Where the material below has a line containing "1.1. ISG Membership 3", start repeating exactly, and keep going through the line containing "2.1.2. Committee Voting Rights 5", with no other lines.

_ _ _ _ _

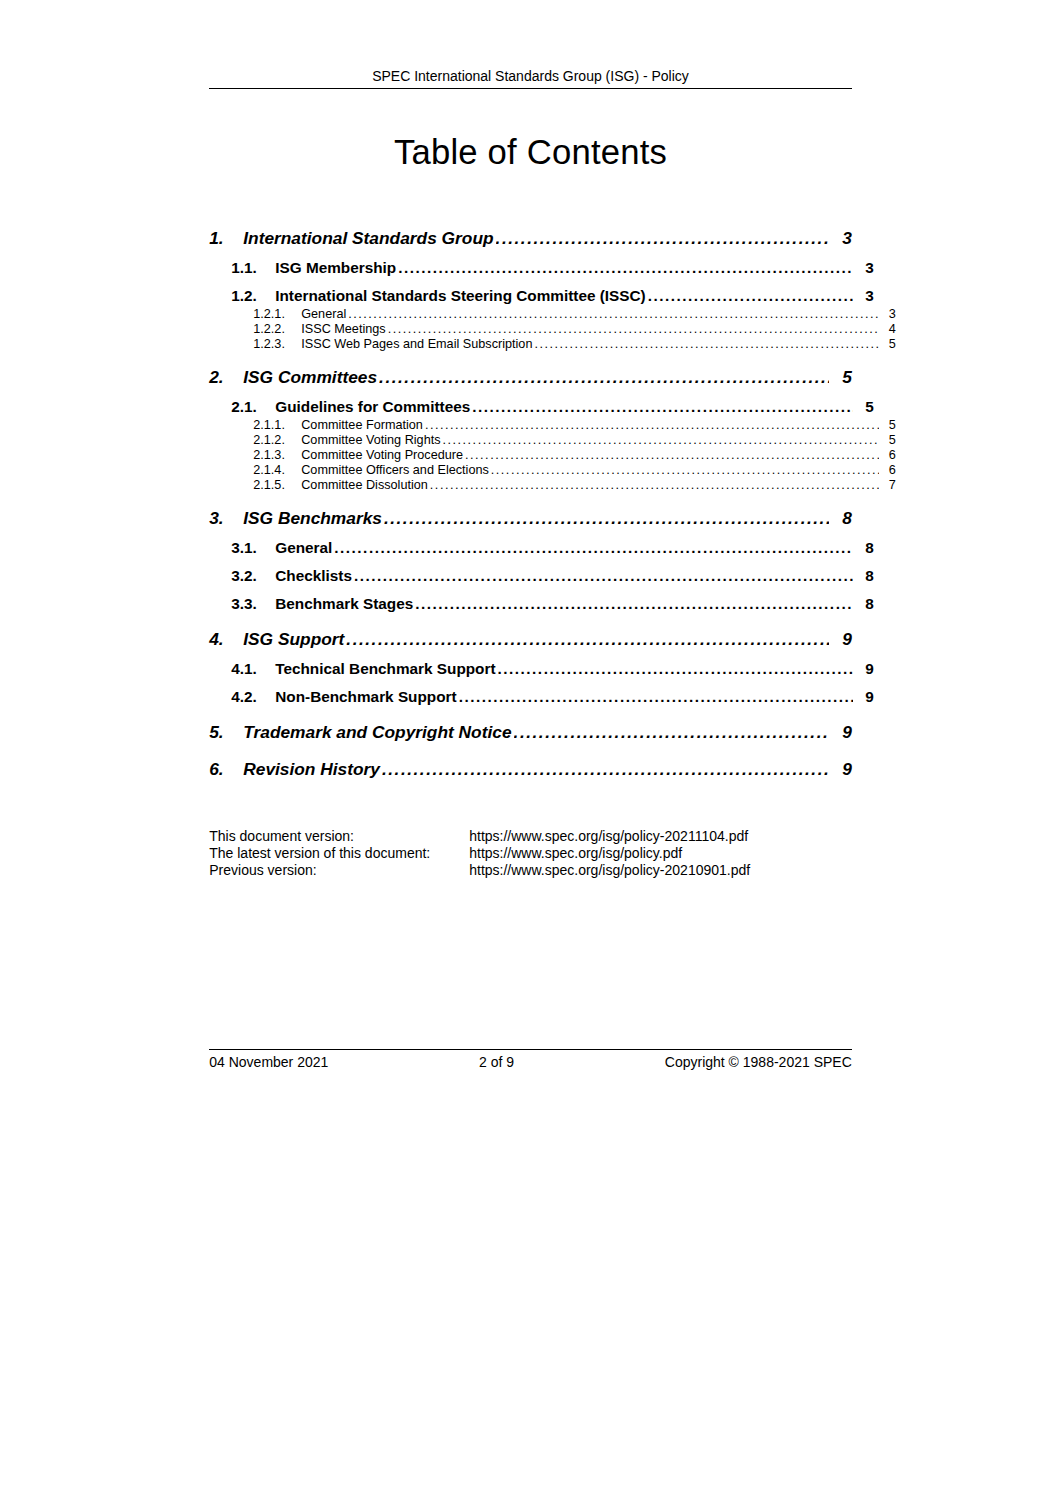SPEC International Standards Group (ISG) - Policy
Table of Contents
1. International Standards Group 3
1.1. ISG Membership 3
1.2. International Standards Steering Committee (ISSC) 3
1.2.1. General 3
1.2.2. ISSC Meetings 4
1.2.3. ISSC Web Pages and Email Subscription 5
2. ISG Committees 5
2.1. Guidelines for Committees 5
2.1.1. Committee Formation 5
2.1.2. Committee Voting Rights 5
2.1.3. Committee Voting Procedure 6
2.1.4. Committee Officers and Elections 6
2.1.5. Committee Dissolution 7
3. ISG Benchmarks 8
3.1. General 8
3.2. Checklists 8
3.3. Benchmark Stages 8
4. ISG Support 9
4.1. Technical Benchmark Support 9
4.2. Non-Benchmark Support 9
5. Trademark and Copyright Notice 9
6. Revision History 9
| This document version: | https://www.spec.org/isg/policy-20211104.pdf |
| The latest version of this document: | https://www.spec.org/isg/policy.pdf |
| Previous version: | https://www.spec.org/isg/policy-20210901.pdf |
04 November 2021
2 of 9
Copyright © 1988-2021 SPEC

_ _ _ _ _

• Expected answer:
1.1. ISG Membership 3
1.2. International Standards Steering Committee (ISSC) 3
1.2.1. General 3
1.2.2. ISSC Meetings 4
1.2.3. ISSC Web Pages and Email Subscription 5
2. ISG Committees 5
2.1. Guidelines for Committees 5
2.1.1. Committee Formation 5
2.1.2. Committee Voting Rights 5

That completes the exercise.